Find \(\overrightarrow {{\text{AB}}} \times \overrightarrow {{\text{AC}}} \).
Hence find the area of the triangle ABC.
Markscheme
\(\overrightarrow {{\text{AB}}} = \left( {\begin{array}{*{20}{c}}
1 \\
0 \\
5
\end{array}} \right) - \left( {\begin{array}{*{20}{c}}
1 \\
2 \\
3
\end{array}} \right) = \left( {\begin{array}{*{20}{c}}
0 \\
{ - 2} \\
2
\end{array}} \right)\), \(\overrightarrow {{\text{AC}}} = \left( {\begin{array}{*{20}{c}}
2 \\
{ - 1} \\
4
\end{array}} \right) - \left( {\begin{array}{*{20}{c}}
1 \\
2 \\
3
\end{array}} \right) = \left( {\begin{array}{*{20}{c}}
1 \\
{ - 3} \\
1
\end{array}} \right)\) A1A1
Note: Award the above marks if the components are seen in the line below.

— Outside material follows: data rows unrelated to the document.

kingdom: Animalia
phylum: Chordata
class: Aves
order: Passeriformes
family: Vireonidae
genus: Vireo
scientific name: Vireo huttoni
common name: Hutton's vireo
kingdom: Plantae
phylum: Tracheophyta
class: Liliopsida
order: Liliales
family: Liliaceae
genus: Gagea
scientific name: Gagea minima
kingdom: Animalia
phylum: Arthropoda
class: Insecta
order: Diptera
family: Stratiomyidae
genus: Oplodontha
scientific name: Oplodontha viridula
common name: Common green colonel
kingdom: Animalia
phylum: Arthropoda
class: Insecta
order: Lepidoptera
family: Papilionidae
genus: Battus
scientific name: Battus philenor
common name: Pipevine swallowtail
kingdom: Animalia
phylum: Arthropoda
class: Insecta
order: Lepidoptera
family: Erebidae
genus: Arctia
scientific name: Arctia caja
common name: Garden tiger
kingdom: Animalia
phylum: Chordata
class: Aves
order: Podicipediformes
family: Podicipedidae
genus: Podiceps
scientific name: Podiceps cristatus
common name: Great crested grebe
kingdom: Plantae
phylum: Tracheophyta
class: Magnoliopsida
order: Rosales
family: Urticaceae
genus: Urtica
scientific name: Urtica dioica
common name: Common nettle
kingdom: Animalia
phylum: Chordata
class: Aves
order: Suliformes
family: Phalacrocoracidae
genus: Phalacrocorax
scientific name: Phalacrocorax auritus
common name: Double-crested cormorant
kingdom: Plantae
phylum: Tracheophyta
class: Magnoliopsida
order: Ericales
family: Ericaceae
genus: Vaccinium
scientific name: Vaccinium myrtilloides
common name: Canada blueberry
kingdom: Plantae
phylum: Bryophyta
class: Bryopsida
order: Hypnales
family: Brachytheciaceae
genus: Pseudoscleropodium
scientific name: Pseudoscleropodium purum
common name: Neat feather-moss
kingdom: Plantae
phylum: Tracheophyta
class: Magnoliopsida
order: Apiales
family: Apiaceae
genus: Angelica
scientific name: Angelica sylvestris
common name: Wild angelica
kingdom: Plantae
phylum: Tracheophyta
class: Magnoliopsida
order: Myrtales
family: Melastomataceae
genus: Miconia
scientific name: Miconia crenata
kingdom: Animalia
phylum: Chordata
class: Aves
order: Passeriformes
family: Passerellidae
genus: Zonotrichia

\(\overrightarrow {{\text{AB}}} \times \overrightarrow {{\text{AC}}} = \left| {\begin{array}{*{20}{c}}
i&j&k \\
0&{ - 2}&2 \\
1&{ - 3}&1
\end{array}} \right| = \left( {\begin{array}{*{20}{c}}
4 \\
2 \\
2
\end{array}} \right)\) (M1)A1
[4 marks]
area \( = \frac{1}{2}\left| {\left( {\overrightarrow {{\text{AB}}} \times \overrightarrow {{\text{AC}}} } \right)} \right|\) (M1)
\( = \frac{1}{2}\sqrt {{4^2} + {2^2} + {2^2}} = \frac{1}{2}\sqrt {24} {\text{ }}\left( { = \sqrt 6 } \right)\) A1
Note: Award M0A0 for attempts that do not involve the answer to (a).
[2 marks]
Examiners report
Candidates showed a good understanding of the vector techniques required in this question.
Candidates showed a good understanding of the vector techniques required in this question.